Und der hl. Franz von Sales, mein Ordensheiliger empfiehlt den Menschen: „Trage immer wieder dein Herz zu Gott, damit es dort die Kraft findet für das alltägliche Leben.“
Das Gebet, die Stille, die Anbetung, die Messe am Sonntag ist also wahrlich keine Zeitverschwendung, sondern gerade in unserer stressgeplagten Zeit lebensnotwendig.

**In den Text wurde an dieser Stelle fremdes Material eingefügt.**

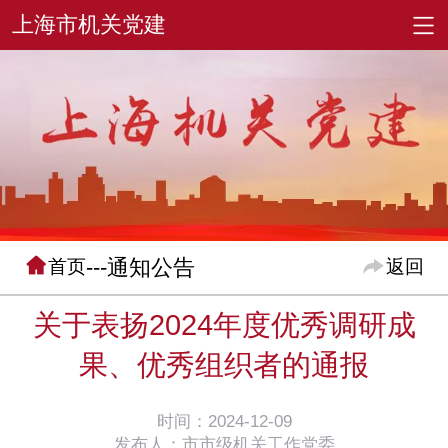
---通知公告
首页
返回
关于表扬2024年度优秀调研成
果、优秀组织者的通报
时间：2024-12-09
发布人：市市级机关工作党委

Das heutige Evangelium von Marta und Maria hält uns also die zwei Bereiche unseres Lebens vor Augen: Beten und Arbeiten. Beides ist wichtig und beides wird dann richtig gelebt, wenn das Verhältnis ausgewogen ist. Nur Beten und in der Kirche sitzen und dabei seine Arbeit vernachlässigen ist genauso schlecht und lebensbedrohend, wie die pausenlose Arbeit, pausenlose stressige Geldverdienen im Akkord. Das ausgewogene Gleichgewicht von Gebet und Arbeit ist der richtige und fruchtbringende Weg. Wie aber ist unsere praktische Lebenserfahrung? Welcher Bereich geht denn eigentlich am ehesten flöten? Das Gebet. Auf das verzichten wir eigentlich sehr gerne. Es fällt sehr leicht unter den Tisch, wenn wir gerade etwas zu tun haben. Wenn es um Zeiten des Gebetes geht, finden wir sehr leicht eine Ausrede, um diesem Bereich zu entgehen. Und weil das schon zur Zeit Jesu so war, und weil Jesus weiß, dass die Gefahr des Gebetsverlustes immer gegeben sein wird, sagt er zur Marta: Jetzt hör einmal auf, setz dich wie Maria zu uns, hör mir zu und komm zur Ruhe. Und zu uns heute sagt Jesus: „Bei aller Arbeit und bei allem Stress den ihr habt: Vergesst mir nicht auf das Gebet. Vergesst nicht auf die Zeiten der Stille der Ruhe, der Anbetung, vergesst nicht auf Gott. Amen.